Black Friday has become a global celebration of mass consumption. What a great opportunity? We strongly disagree. We at Josea Surfwear take responsibility for our environment by producing exclusively from recycled materials at our studio in Germany and only on demand. By doing so, we want to make a statement against the kind of mass consumption that days like Black Friday celebrate. Our statement against fast fashion is deeply rooted in the love for the ocean - for us, sustainability is a way of life. Bummer if you expected a discount code for a Black Friday super sale: Here are our five most important reasons why we do not participate in this madness.

  • Consumption doesn’t make you happy.
    We are firmly convinced that material possessions and consumption does not make anybody happy. What does, though, are things that will never be on sale: A spontaneous trip to the sea, catching the perfect wave or a cosy evening with friends are worth so much more than getting 30% off your next purchase.
  • Slow Fashion is a lifestyle.
    We are against the type of mass consumption and fast fashion that Black Friday celebrates. Our bikinis are made from recycled materials, made in Germany and deliver on their quality promises.

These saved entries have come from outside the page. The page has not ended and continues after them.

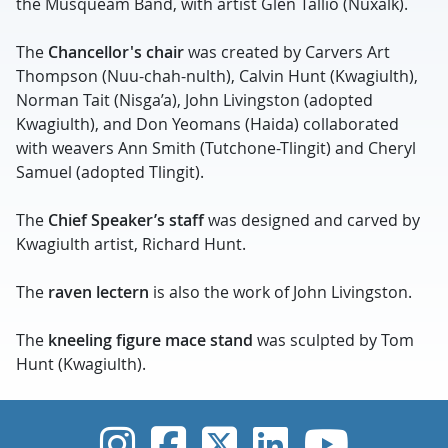
the Musqueam Band, with artist Glen Tallio (Nuxalk).
The
Chancellor's chair
was created by Carvers Art
Thompson (Nuu-chah-nulth), Calvin Hunt (Kwagiulth),
Norman Tait (Nisga’a), John Livingston (adopted
Kwagiulth), and Don Yeomans (Haida) collaborated
with weavers Ann Smith (Tutchone-Tlingit) and Cheryl
Samuel (adopted Tlingit).
The
Chief Speaker’s staff
was designed and carved by
Kwagiulth artist, Richard Hunt.
The
raven lectern
is also the work of John Livingston.
The
kneeling figure mace stand
was sculpted by Tom
Hunt (Kwagiulth).
UVic Instagram
UVic Faceboo
UVic Twitt
UVic Lin
UVic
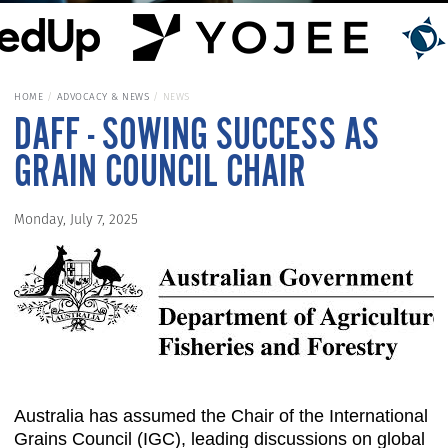
HOME
ADVOCACY & NEWS
NEWS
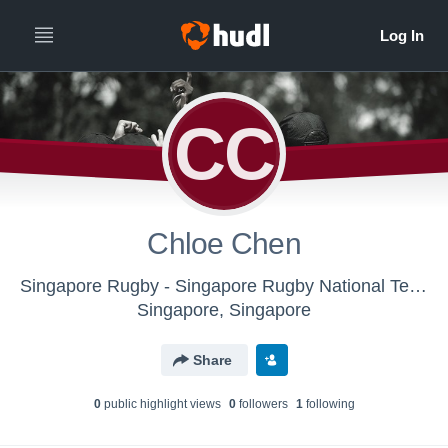
CC
Chloe Chen
Singapore Rugby - Singapore Rugby National Team
Singapore, Singapore
Share
0
public highlight view
s
0
follower
s
1
following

Try it - if a seam breaks, we will fix it so you don’t have to toss your favorite bikini.
  • There is no planet B.
    Dumping prices and weekly new collections at the large fashion retailers have not only decreased the societal value of clothing but also have a massive impact on the environment: From the toxic chemicals used for dying the fabrics and the cultivation of genetically modified cotton, which takes up vast amounts of water, to CO2-emission generated by transporting clothes produced cheaply in Asia and the micro plastic that ends up in the oceans: every aspect of the fast fashion industry is harmful for the environment and ethically questionable. 
  • Everything 50% off!?
    For many people, discounts are like a drug: The question how these radical price reductions are compatible with the actual cost, whether the product was originally heavily over priced and where the financial cutbacks are now made, is quickly forgotten during the high on the latest sale. One thing is clear: Large brands would not offer discounts, if these discounts affected their revenue. So the question remains: Where are the financial cuts made? Our quality has its price, which we are not willing to reduce. 

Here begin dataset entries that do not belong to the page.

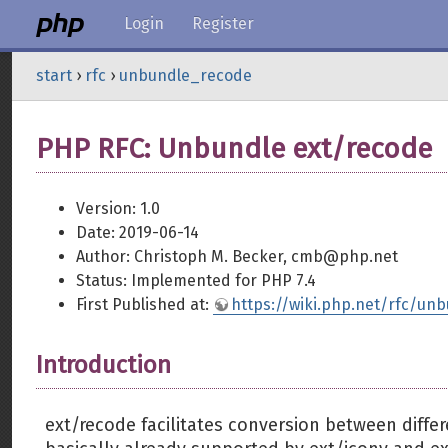
Login
Register
start
›
rfc
›
unbundle_recode
PHP RFC: Unbundle ext/recode
Version: 1.0
Date: 2019-06-14
Author: Christoph M. Becker, cmb@php.net
Status: Implemented for PHP 7.4
First Published at:
https://wiki.php.net/rfc/un
Introduction
ext/recode facilitates conversion between differ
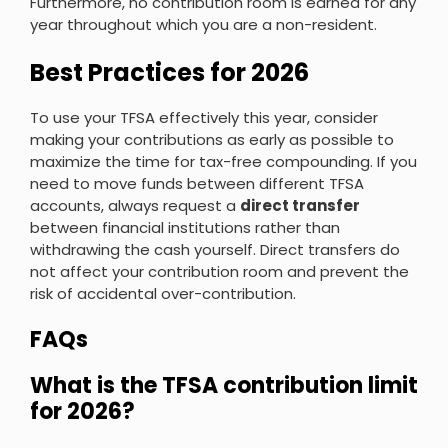
Furthermore, no contribution room is earned for any
year throughout which you are a non-resident.
Best Practices for 2026
To use your TFSA effectively this year, consider
making your contributions as early as possible to
maximize the time for tax-free compounding. If you
need to move funds between different TFSA
accounts, always request a
direct transfer
between financial institutions rather than
withdrawing the cash yourself. Direct transfers do
not affect your contribution room and prevent the
risk of accidental over-contribution.
FAQs
What is the TFSA contribution limit
for 2026?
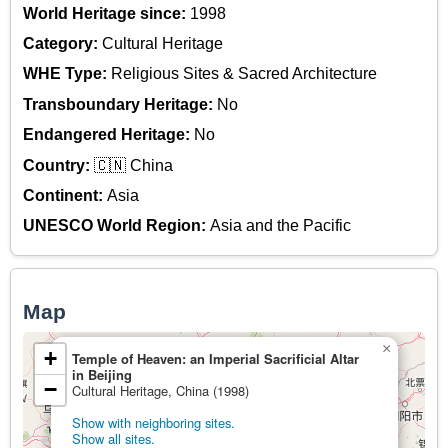
World Heritage since:
1998
Category:
Cultural Heritage
WHE Type:
Religious Sites & Sacred Architecture
Transboundary Heritage:
No
Endangered Heritage:
No
Country:
🇨🇳 China
Continent:
Asia
UNESCO World Region:
Asia and the Pacific
Map
×
+
Temple of Heaven: an Imperial Sacrificial Altar
in Beijing
−
Cultural Heritage, China (1998)
Show with neighboring sites.
Show all sites.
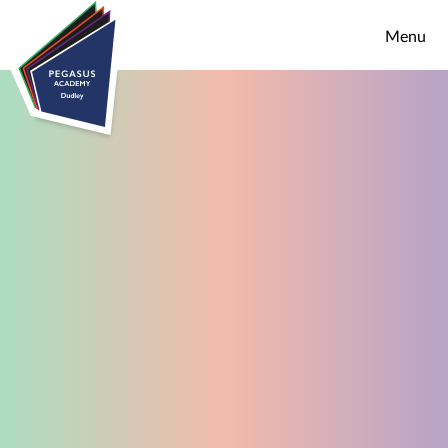
Skip to content ↓
Menu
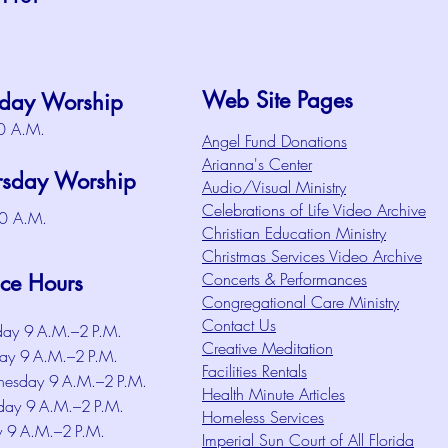
Web Site Pages
day Worship
0 A.M.
Angel Fund Donations
Arianna's Center
rsday Worship
Audio/Visual Ministry
Celebrations of Life Video Archive
0 A.M.
Christian Education Ministry
Christmas Services Video Archive
Concerts & Performances
ice Hours
Congregational Care Ministry
Contact Us
ay 9 A.M.–2 P.M.
Creative Meditation
ay 9 A.M.–2 P.M.
Facilities Rentals
esday 9 A.M.–2 P.M.
Health Minute Articles
day 9 A.M.–2 P.M.
Homeless Services
y 9 A.M.–2 P.M.
Imperial Sun Court of All Florida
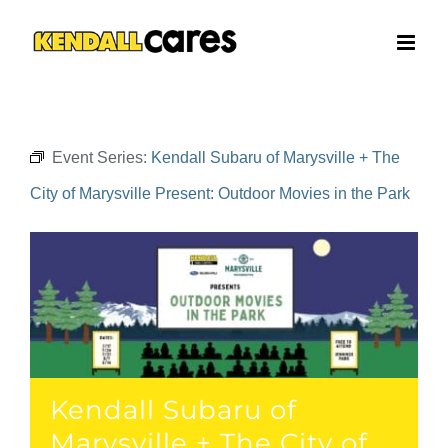
Skip
to
content
Event Series:
Kendall Subaru of Marysville + The
City of Marysville Present: Outdoor Movies in the Park
Kendall Subaru of
Marysville + The City of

  • Something has to change
    How many textile factories in Bangladesh have to collapse and burry hundreds beneath them until change takes place? Especially large brands outsource their production to Asia and Eastern Europe to lower their prices even further - at the expense of people who risk their life under terrifying circumstances, just so we can buy a shirt for 4.99$ in the West. For too long, the trend as been more, faster, cheaper. We consciously decide against it.